What stands out most is the pacing. The book is relentless, and King writes fear, exhaustion and desperation with vivid clarity. You feel exactly as Richard does, heart pounding, hiding in a sewer beneath a boiler you just set to explode, skin burning as you huddle against the heated metal of the grate. It’s a world that feels hopeless, but never flat. Richards’ emotional and psychological spiral, the grim knowledge that he’s unlikely to survive, paired with the relentless drive to keep going kept me invested the whole way through. The tension works. The adrenaline works. And despite my reservations, I found it genuinely compelling.
But enjoying this book doesn’t mean ignoring its faults. King may be one of the most prolific writers of popular fiction, but his work, especially from the ‘80s and early ‘90s when King wrote under the alias Richard Bachman, often reflects the worst aspects of that era. The casual use of racial and homophobic slurs along with the sexualization of women, is tiring and unnecessary, and at times pulled me out of the story completely. Some might argue “it’s just how people talked back then” (as is often done for writers like King) but I don’t think this excuses it. The writing and the writer are connected, and the consistent choices he makes on the page reflect more than just a desire for realism.

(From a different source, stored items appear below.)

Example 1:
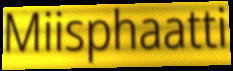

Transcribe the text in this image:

Miisphaatti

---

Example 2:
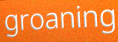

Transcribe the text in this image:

groaning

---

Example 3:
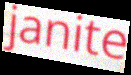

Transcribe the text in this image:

janite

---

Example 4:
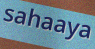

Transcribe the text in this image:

sahaaya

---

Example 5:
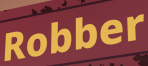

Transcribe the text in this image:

Robber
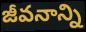
జీవనాన్ని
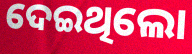
ଦେଇଥିଲୋ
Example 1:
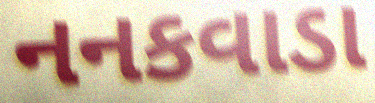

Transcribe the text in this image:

નનકવાડા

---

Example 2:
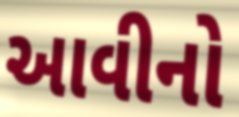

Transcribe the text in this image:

આવીનો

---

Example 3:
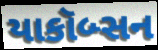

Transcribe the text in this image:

યાકૉબ્સન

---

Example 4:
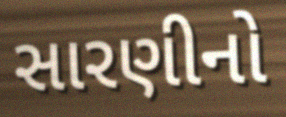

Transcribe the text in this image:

સારણીનો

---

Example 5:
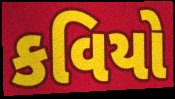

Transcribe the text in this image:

કવિયો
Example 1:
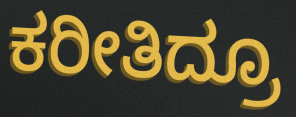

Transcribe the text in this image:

ಕರೀತಿದ್ರೂ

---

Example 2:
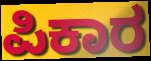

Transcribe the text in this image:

ಪಿಕಾರ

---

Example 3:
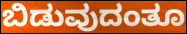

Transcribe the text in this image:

Hayley cutting in here, I went and caught “The Running Man” film adaptation in theaters on opening night. While it seems to have followed the King novel pretty closely in plot, it definitely faltered in capturing the same haunting and gruesome theme. Instead, it pivots to frame Ben Richards as our next modern-day hero.
In my cinematic journey this week, I also found myself watching the 1987 adaptation of “The Running Man,” which, despite stretching even further from the novel’s plot, seems to be far more near and dear to the audience of that time’s hearts than the latest adaptation.
So where did this latest film go wrong? In short, it can be summarized by two things, the acting and the modernization. Glen Powell is our Richards, a supposedly anger-riddled new father who ends up on this show to win “new” money to help afford medication for his daughter and escape living in the slums. Sounds familiar, right? However, Powell doesn’t really deliver anger, sarcasm most definitely, but his portrayal of an angry, determined father came off as super unserious to me. It felt like, instead of pulling inspiration from the novel, Powell was given instructions to model his version of Richards off the veteran American hero Richards, whom Arnold Schwarzenegger played in the 1987 film.
This story, as Eli mentions, is meant to be set in 2025, which for the 1982 novel and even the 1987 film, makes total sense, with both predicting a dystopian version of the future. This didn’t work well for our current adaptation, since we are already in the year 2025, yet the film added futuristic elements to the story. Likely to poke fun and fear into our current society, but it didn’t really work for me. It felt like they weren’t sure what genre they wanted this film to be and instead blended social criticism, comedy and the hero archetype together in a way that just didn’t land.
“The Running Man” 2025 gets a 2.5 out of 5 for me. Worth a watch if you are a die-hard King fan or have kept up with all the other adaptations of his novels that have hit the big screen this year, like “The Long Walk” and “The Monkey.” Otherwise, stick to the novel, or even spend some time at home watching the 1987 version before running out to the theater.
Eli here to round us off, across both the book and the film adaptations, “The Running Man” is a story about societal powers, spectacle and survival. The novel takes an approach that is sharp, fast and more unsettlingly violent. As Hayley said, the latest film contrasts this with a more modernized action hero story, coming at the cost of the grit of the original. Overall, I would give the original novel 3 stars. I enjoyed the storytelling and plot; however, I am reminded why I have a complicated relationship with Stephen King’s writing.